華鬘(けまん)


華鬘(中尊寺金色堂) 部分(拡大)



平泉町にある中尊寺金色堂(ちゅうそんじこんじきどう)は、その美しさと秘められた歴史で私たちの心をひきつけてきました。
まるごと文化財といえるこのお堂には、貴重なものがたくさん伝えられています。その中から今回は華鬘(けまん)を紹介しましょう。


華鬘というのは花の輪をかたちどった飾り物のことで、寺院のお堂の中を飾るものです。もともとは花を糸で連ねて輪に結んだアクセサリーのことでした。それが仏教に取り入れられて、仏さまを飾る仏具(ぶつぐ)となり、花以外のさまざまなもの(糸・牛皮・金銅・木)で作られるようになります。


それでは、この華鬘を観察してみましょう。
うちわのような形をした全体に、流れるように連続する文様(もんよう)がほどこされています。これはつる草の花や葉やつるをデザインした文様で宝相華唐草文(ほうそうげからくさもん)といいます。この文様は西アジアに起源をもち仏教でさかんに用いられました。

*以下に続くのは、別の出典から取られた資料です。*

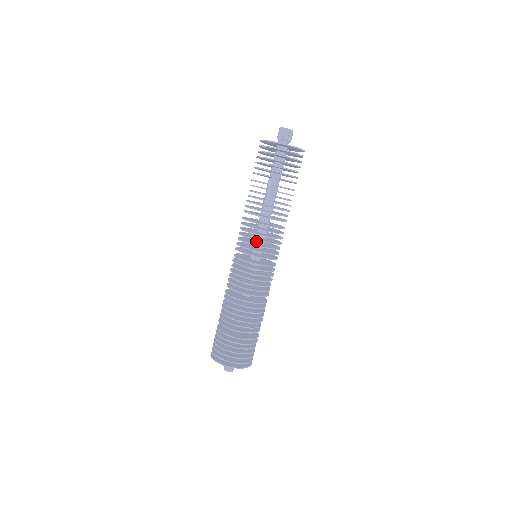
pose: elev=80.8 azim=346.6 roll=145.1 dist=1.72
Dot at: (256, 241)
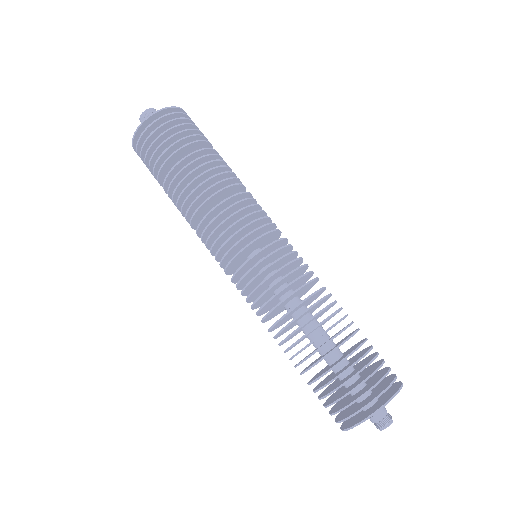
Dot at: occluded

そして、中央には紐(ひも)をリボンのように結び(総角結=あげまきむすび)飾り、その左右に舞うように翼(つばさ)をひろげて迦陵頻伽(かりょうびんが)が向き合っています。よく見るとどちらも花びらを盛った花かごを両手にささげて、蓮華座(れんげざ)に片足で立っています。人の顔と鳥の身体をもった迦陵頻伽は、極楽浄土(ごくらくじょうど)にいるという声の美しいめでたい鳥のことです。この鳥は極楽浄土という「別世界」を象徴(しょうちょう)するモチーフとして、平安時代の寺院でよくみることができます。


平泉町の毛越寺(もうつうじ)には、舞楽(ぶがく)『迦陵頻(かりょうびん)』が伝えられています。
頭にかんむり、背に鳥の翼をつけて朱色の衣装をまとった4人の子供が、手にもった銅拍子(どひょうし)を打ちながら舞うもので華やかでかわいらしい舞いです。

(※「庶民のくらし・・まつりと芸能」に展示中)

金色堂に伝えられている3種類6面の華鬘のうち、この資料はもっとも優雅(ゆうが)なつくりのもので、透彫(すかしぼり=唐草文の部分)、鋤彫(すきぼり=肉高に彫る技法−宝相華の部分)や打出し(迦陵頻伽の部分)などすぐれた技術によって作られています。

華鬘といえば金色堂のこの華鬘のかたちが思いおこされるほどに、わが国の平安時代を代表(だいひょう)する金工芸品です。金色堂にはこの華鬘と同じ作りのものが三面残されており、金色に光りかがやくお堂の中の中央壇(ちゅうおうだん)を飾ったものと伝えられています。今から八百数十年前に岩手に花開いた奥州平泉文化の華やかさを物語るものといえましょう。